A seven-year-old program is putting kids on an accelerated learning pace, while at the same time bringing extra money into the public school system.
If a great kindergarten teacher is worth $320,000, then Denver's seven-year-old "advanced kindergarten" program could certainly be valued at a few million. According to data from Denver Public Schools, as reported by Education News Denver, students schooled in one of the classes, offered in eight area schools, eventually grow into the top elementary school kids in the city.
This year, 459 students applied for the one of 200 spots in advanced kindergarten, which employs individualized learning to send many of its kids to first grade already reading and doing arithmetic at a second-grade level.

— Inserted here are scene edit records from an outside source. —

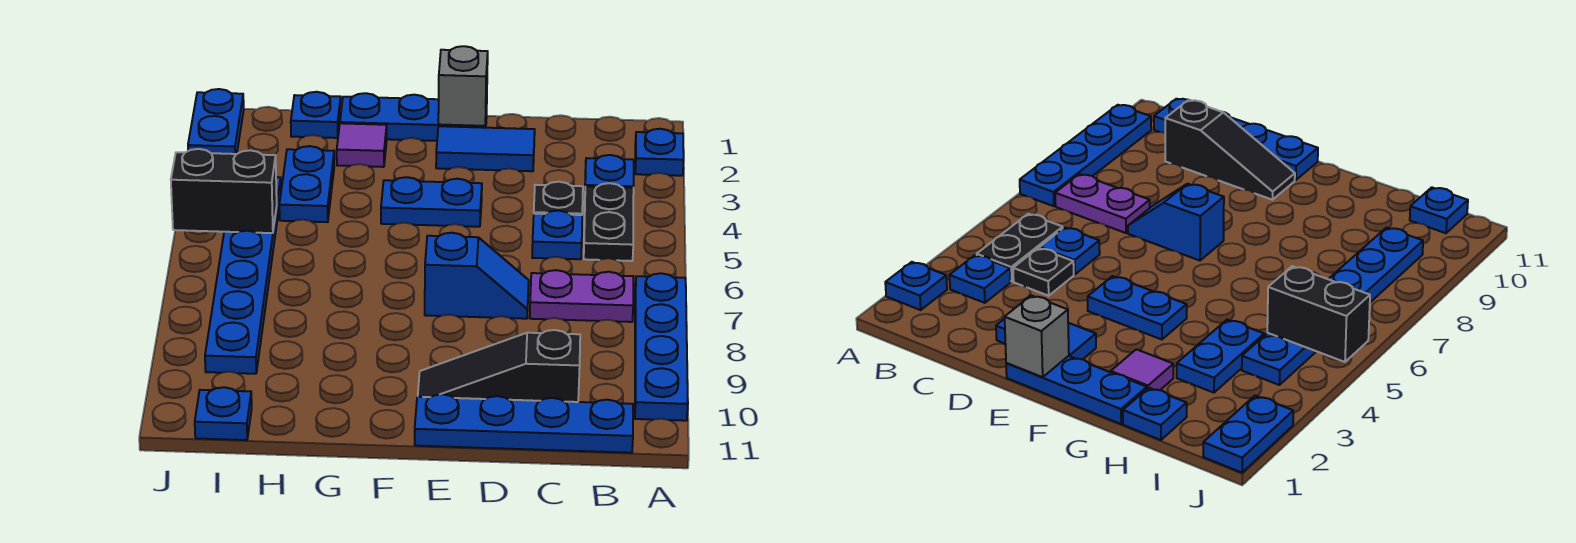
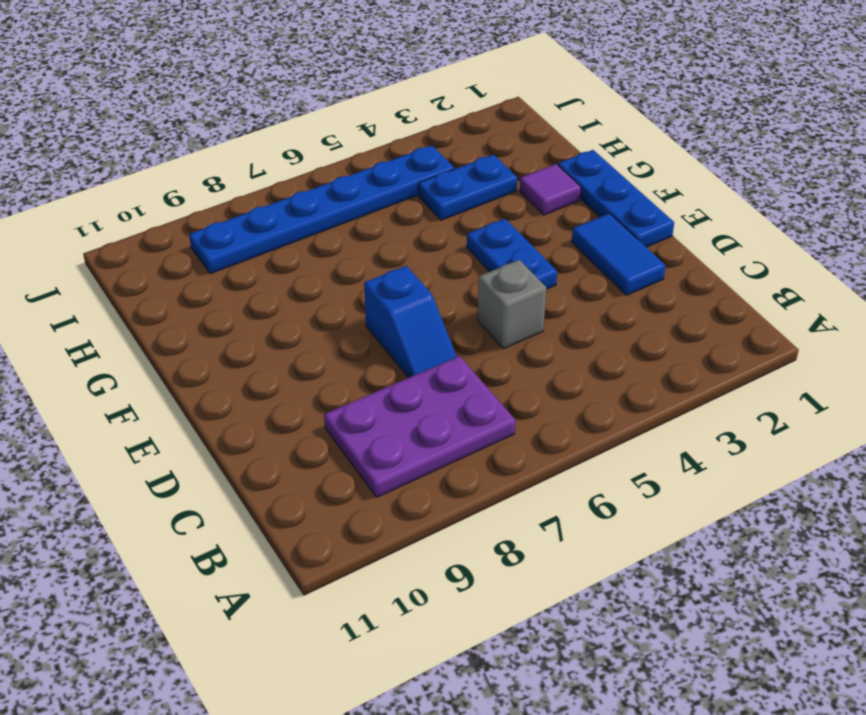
purple 2x3 plate [324,356,515,497] -> purple 1x2 plate [530,270,633,322]
grey 1x1 brick [477,260,547,349] -> grey 1x1 brick moved to [438,46,488,126]
none -> blue 1x1 plate [635,129,684,176]
none -> blue 1x4 plate [635,273,688,421]
none -> blue 1x1 plate [585,155,634,188]

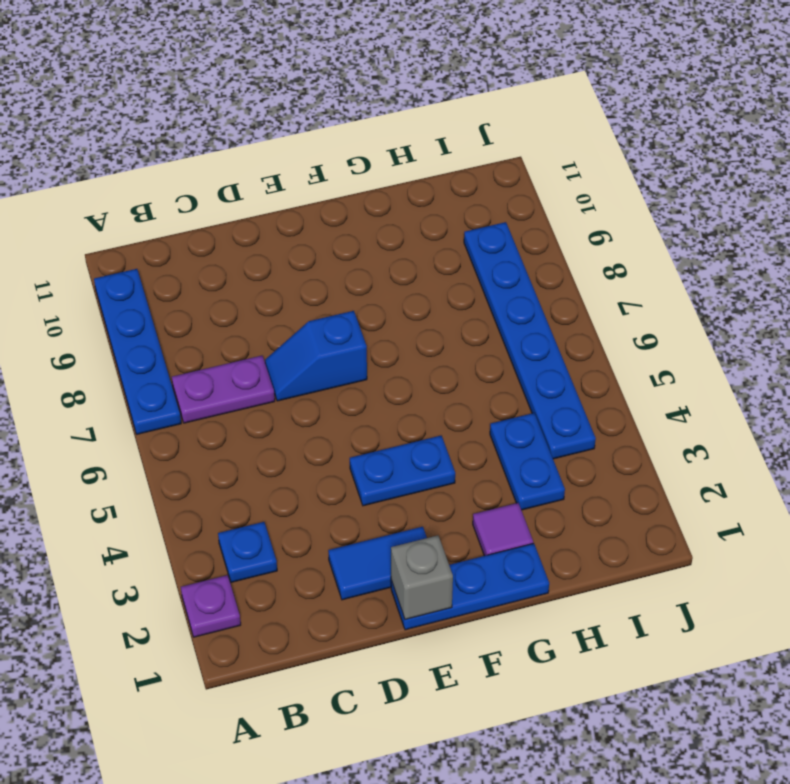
purple 1x1 plate [181,575,241,637] -> blue 1x1 plate [635,129,684,176]
none -> black 1x2 plate [584,183,634,261]
none -> blue 1x4 plate [415,394,633,453]
none -> black 1x1 plate [534,182,583,215]

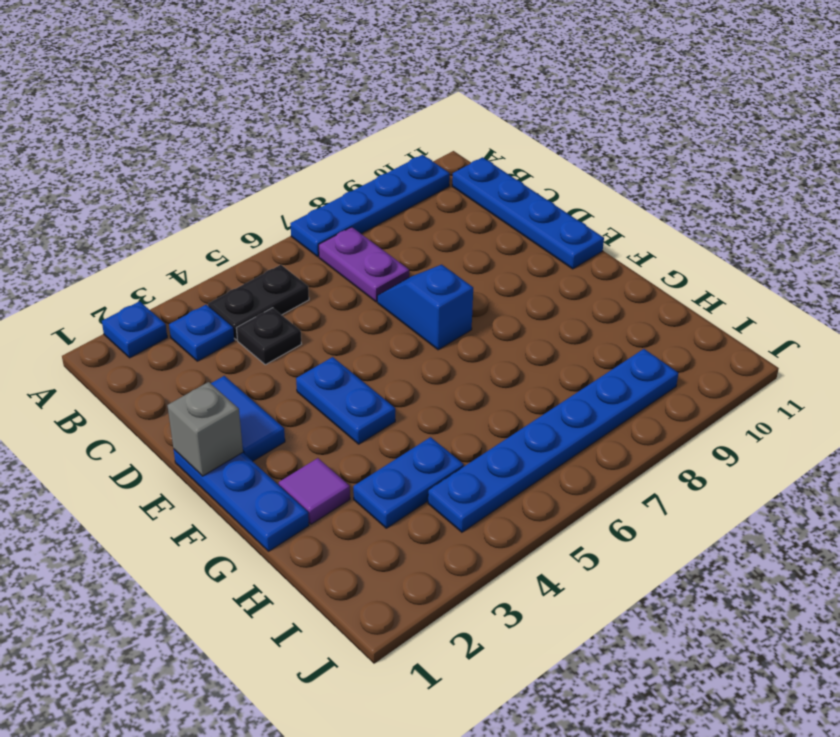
none -> blue 1x1 plate [532,211,582,259]
none -> black 1x3 slope [418,330,580,402]
none -> blue 1x1 plate [291,92,341,138]

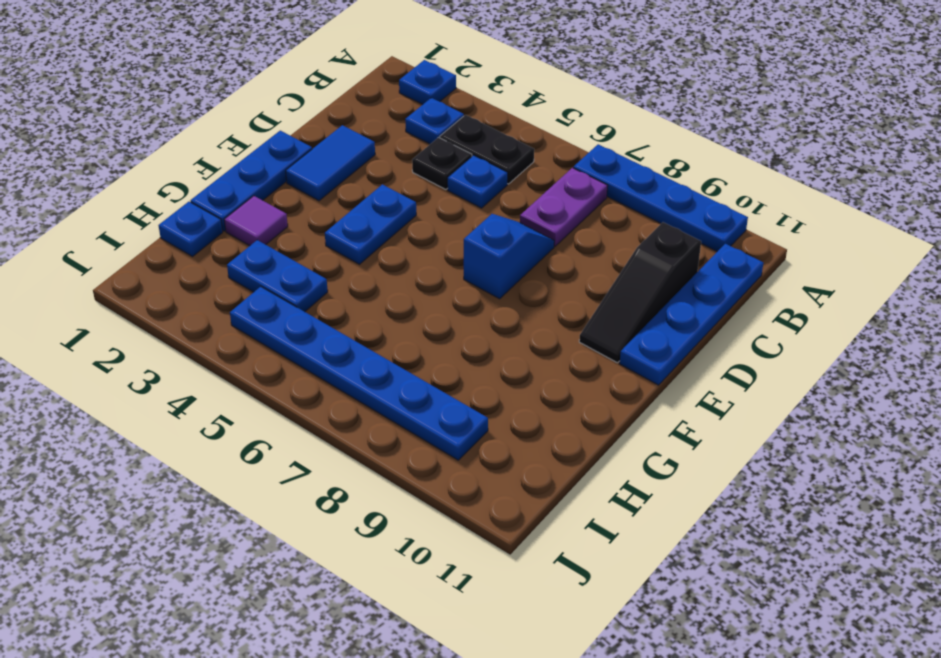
none -> blue 1x1 plate [195,387,252,440]
none -> blue 1x2 plate [188,89,244,154]
none -> grey 1x1 brick [438,46,488,126]

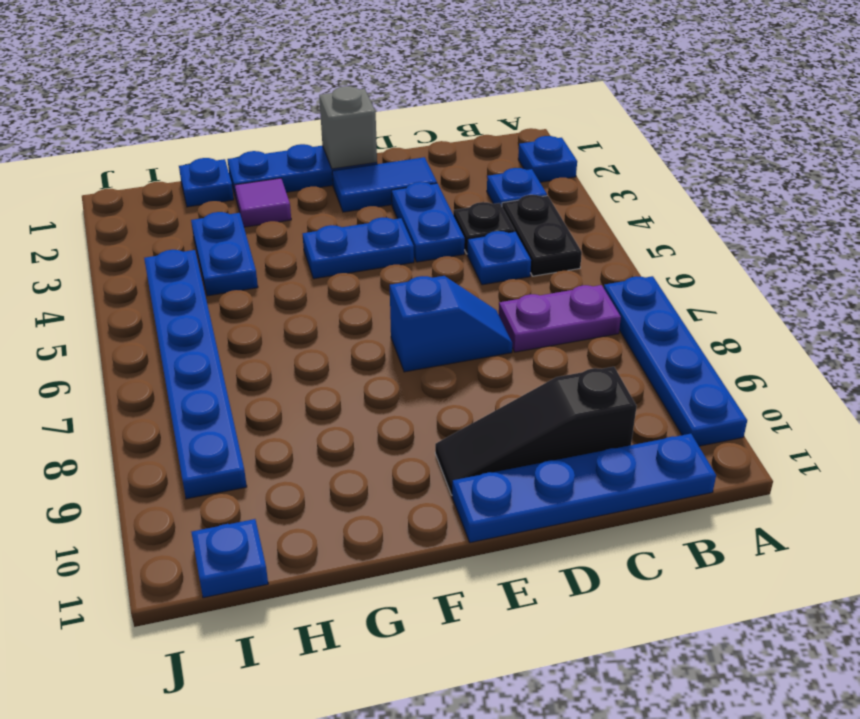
blue 1x2 plate [392,182,465,262] -> blue 1x2 plate moved to [188,89,244,154]
none -> black 1x2 brick [171,149,277,233]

In fairness, it's not all the classroom experience: The majority of these students arrive in advanced kindergarten already reading. Many of the parents are willing to drive their kids across town to be in the classes—implying that there is solid push toward learning coming from the home.
Fewer that 25 percent of the advanced kindergarteners come from low-income families. Among those that are in the program, 89 percent are still reading at grade level in the third grade—only 7 percent fewer than their more affluent peers.
The majority of advanced kindergarten students are able to matriculate to gifted programs offered at various Denver schools. But there is an issue with some parents having to do a lot of shopping to find a first grade class that can accommodate and maintain their kid's accelerated path.
One boon to Denver Public Schools is that the advanced kindergarten program allows them access to students that would normally end up in surrounding suburbs, like Englewood and Sheridan. These extra kids not only represent potential high achievers that can bring prestige to the system, they also are a source of much-needed money.